Hacker News new | ask | show | jobs
by Sohcahtoa82 2952 days ago
> After the first few minutes both VR and non-VR games are the same once you're fluent with the controls.

This couldn't be farther from the truth.

Take a game as simple as Zombie Training Simulator. Holding your hands up and firing virtual guns is a completely different experience than pointing a mouse and clicking. Physically bending over to pick up a grenade, then throwing it, is far more immersive than pressing the number 5 and holding a mouse button down to prime it, then releasing it to throw.

Then there's Ultrawings. Having head tracking, being able to look around by just pivoting your head, makes the flying experience feel so much better, even if the graphics are dated by 10 years in terms of texture and model detail.

When I got my Vive and was playing around in The Lab, and one of the experiences puts you on the side of a mountain, I stepped off a cliff edge and I could feel my heart rate increase slightly as my brain was expecting me to fall to my death. The immersion is real.

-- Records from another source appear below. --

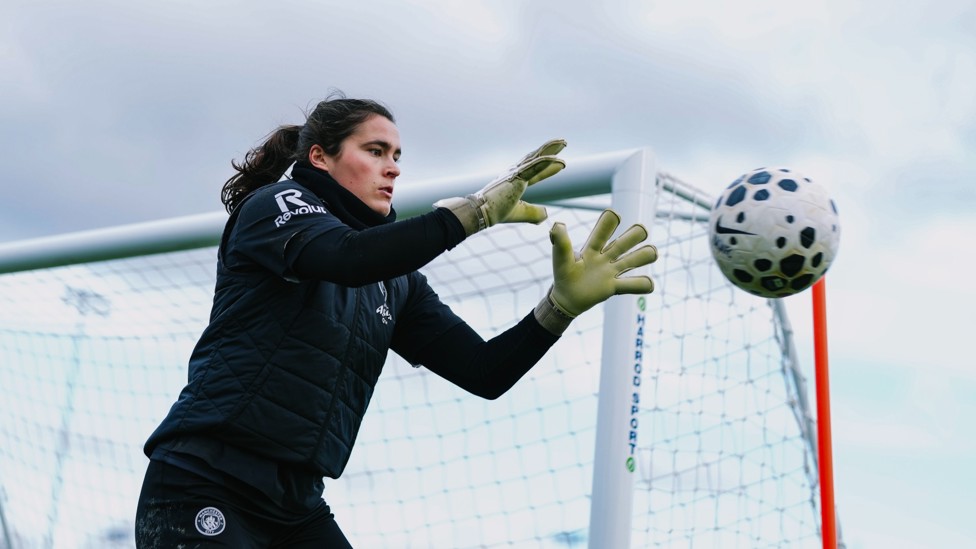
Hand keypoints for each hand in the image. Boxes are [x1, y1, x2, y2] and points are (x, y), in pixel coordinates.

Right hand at [435, 139, 566, 235]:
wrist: (481, 212)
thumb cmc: (495, 212)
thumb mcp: (520, 213)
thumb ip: (533, 213)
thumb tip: (546, 214)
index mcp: (515, 180)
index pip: (536, 171)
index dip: (548, 167)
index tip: (560, 163)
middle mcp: (515, 173)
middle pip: (537, 158)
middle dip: (550, 150)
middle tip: (563, 142)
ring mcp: (516, 173)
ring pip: (537, 156)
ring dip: (551, 148)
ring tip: (563, 142)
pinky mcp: (517, 176)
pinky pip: (535, 166)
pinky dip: (547, 161)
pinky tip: (559, 159)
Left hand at [535, 209, 657, 333]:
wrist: (566, 299)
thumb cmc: (563, 275)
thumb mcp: (561, 259)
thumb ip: (561, 243)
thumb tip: (557, 225)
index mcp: (593, 247)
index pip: (605, 228)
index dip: (611, 220)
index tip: (614, 216)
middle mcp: (606, 256)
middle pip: (627, 240)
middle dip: (637, 233)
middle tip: (641, 231)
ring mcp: (612, 271)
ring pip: (636, 259)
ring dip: (646, 254)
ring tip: (651, 253)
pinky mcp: (615, 287)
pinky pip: (634, 285)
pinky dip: (644, 284)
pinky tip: (648, 284)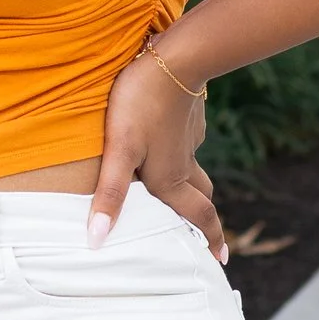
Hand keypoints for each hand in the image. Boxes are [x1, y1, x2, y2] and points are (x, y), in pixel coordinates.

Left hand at [88, 46, 227, 264]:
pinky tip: (167, 142)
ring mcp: (189, 138)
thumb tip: (97, 239)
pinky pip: (187, 141)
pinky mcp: (188, 115)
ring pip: (194, 168)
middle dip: (204, 219)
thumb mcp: (119, 150)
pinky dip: (182, 152)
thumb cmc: (142, 104)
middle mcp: (184, 163)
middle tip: (206, 236)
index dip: (209, 240)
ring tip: (182, 194)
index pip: (198, 217)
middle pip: (200, 197)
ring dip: (193, 185)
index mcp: (171, 178)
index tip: (221, 261)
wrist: (175, 58)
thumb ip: (109, 194)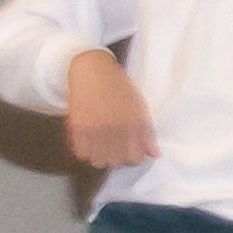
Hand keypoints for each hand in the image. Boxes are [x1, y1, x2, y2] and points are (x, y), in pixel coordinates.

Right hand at [61, 47, 158, 168]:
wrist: (93, 71)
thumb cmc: (119, 89)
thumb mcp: (140, 108)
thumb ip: (147, 133)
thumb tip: (155, 154)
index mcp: (134, 124)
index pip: (136, 158)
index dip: (133, 157)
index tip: (129, 150)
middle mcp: (116, 128)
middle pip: (117, 162)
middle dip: (117, 158)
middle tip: (114, 148)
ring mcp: (96, 128)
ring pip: (99, 161)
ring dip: (100, 158)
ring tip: (101, 147)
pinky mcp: (78, 127)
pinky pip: (81, 152)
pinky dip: (85, 152)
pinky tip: (89, 144)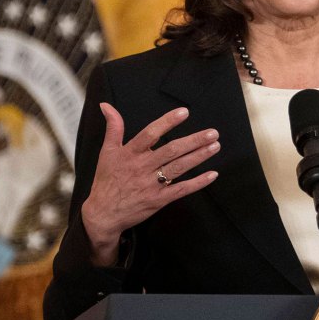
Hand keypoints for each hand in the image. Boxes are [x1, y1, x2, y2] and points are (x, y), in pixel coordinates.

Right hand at [81, 103, 219, 265]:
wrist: (103, 214)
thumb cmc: (106, 181)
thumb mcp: (106, 152)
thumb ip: (113, 127)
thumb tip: (106, 105)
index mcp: (130, 154)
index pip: (150, 134)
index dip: (167, 122)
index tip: (184, 112)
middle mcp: (142, 168)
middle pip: (171, 151)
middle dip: (194, 141)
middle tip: (213, 132)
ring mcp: (151, 185)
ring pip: (179, 168)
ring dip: (199, 157)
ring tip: (215, 146)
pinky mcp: (159, 200)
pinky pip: (181, 190)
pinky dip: (198, 183)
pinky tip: (212, 174)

And I have plenty of gaming experience. I've been gaming since I got an NES for Christmas when I was 5 in 1987.

2 comments

> When I got my Vive and was playing around in The Lab, and one of the experiences puts you on the side of a mountain, I stepped off a cliff edge and I could feel my heart rate increase slightly as my brain was expecting me to fall to my death. The immersion is real.

Not disputing anything you're saying but I actually have this same experience playing games where you can fall and the player accelerates (particularly if the camera is first person or right behind the player). Just looking at the screen when I jump off a cliff in something like WoW makes my stomach feel like 20lbs of iron while I'm falling. I've kinda learned to enjoy it at this point.

I have experienced both, and they are rather different. On the computer, I just get this sinking feeling in my stomach when falling, but there was no hesitation before jumping. In VR, my brain did not want me to step near the ledge at all. I had to probe the floor with my foot, make sure there actually is solid floor there in reality, and really will myself into moving there.

In the end, I ended up making a tiny tiny step and leaning forward enough that the game registered me as having jumped. The two experiences aren't even comparable. In one game where I was in a hot air balloon I even freaked out and panickedly searched for the button to exit the game.

Yeah playing The Climb sets off my fear of heights pretty well. I’ve climbed a lot in the real world and I think the lack of input from my feet actually heightens that fact as they are pretty integral to having the strength to hold yourself on.
I get the same thing, but it only kicks in once the fall is long enough that you know that your character won't survive.

What's interesting is that after far too many hours of WoW, that fall distance is so ingrained that I get that feeling at the same point in other games, even if they have a longer 'safe' fall distance.

In my experience every little bit of verisimilitude makes a huge difference. Little things like Oculus' hands which line up perfectly with your proprioception and have the fingers move depending on your finger position make a huge difference. Just a few of these little things and you get new people in a horror game completely forget that they even have the option of taking the headset off.
> new people in a horror game completely forget that they even have the option of taking the headset off.

Or closing their eyes. Something they would do for a movie when there is an uncomfortable segment.